As it breathes down, the interplay of light, heat and Ménardo’s mastery of
notes plays up the elegance and drama of the trademark anisic/heliotrope
accords and the new almond and raspberry touches. The slivers of iris, sap and
vetiver heighten the leafy aspect, like the foliage of the bridal bouquet or
the scent of floral arrangements on crisp white table settings. Musks round off
the composition, softening the edges and hinting at the desire to come and echo
through the night.
The popularity
of the Lolita Lempicka fragrances often obfuscates their strangeness, the
flickers of oddness, the dusting of shade. The violet nestling in the dark of
the woods just out of the reach of the warm tendrils of the sun. The ivy slowly choking walls and drowning
trees. The bitter, almost poisonous bite of aniseed undercutting the glitter of
sugars and vanilla. Then there are the bejewelled
apples begging to be collected and cherished,
like symbols of fairytale beauty killed by jealousy. Mixing this potent
theme up with virgin white and the dreams of bridal longing presents L’Eau en Blanc as a fragrance with a
strange and complex set of signals. The juice itself is dreamlike in its
intensity, capturing for me a sense of suffused breathlessness, of almost
swooning anticipation, that last poignant glance in the mirror, before the veil
is lowered and you walk down the aisle.
The
heliotrope emphasises the almond accent of the scent and this is further
enhanced by the subtle brushstrokes of orris. You can almost imagine this
accord as the crumbling icing of the wedding cake itself. A raspberry and
carrot seed accord adds a jaminess, like licked-off party fingers. A vetiver
note is velvet soft too, grounding the bonbon giddiness in a warm leafy drydown.
A lot of
people have pointed out the repetitive nature of the Lolita Lempicka flankers.

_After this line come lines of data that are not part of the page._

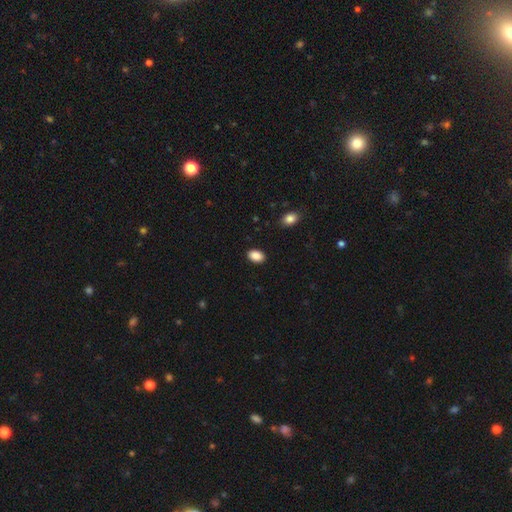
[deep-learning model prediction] Smooth or featured: smooth — 89% (star or artifact — 8%)
How rounded: in between — 87% (round — 12%)
Merging: none — 90% (minor disturbance — 7%)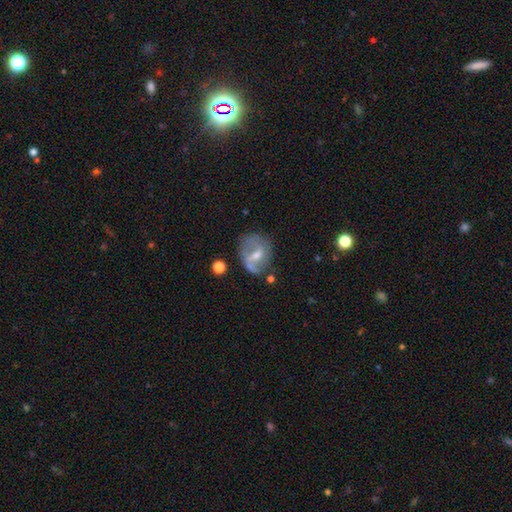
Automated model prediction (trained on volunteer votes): Q: Smooth or featured?
A: featured or disk (65%); runner-up: smooth (25%)
Q: Edge-on disk?
A: no (96%); runner-up: yes (4%)
Q: Bar?
A: weak (49%); runner-up: no (28%)
Q: Spiral arms?
A: yes (66%); runner-up: no (34%)
Q: Bulge size?
A: moderate (46%); runner-up: small (44%)
Q: Merging?
A: none (52%); runner-up: minor disturbance (25%)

But you know, sometimes as with the Mugler Taste of Fragrance releases,
revisiting original formulations can produce surprising and rewarding results. L’Eau en Blanc is a welcome addition to
the Lolita Lempicka portfolio. I love the almond note, it is arrestingly
executed and elegantly drawn out through the whole life of the scent on the
skin. It feels and smells like a
genuinely romantic fragrance, played out in tones of silver softness and
powdered dreams. So for now I am in love.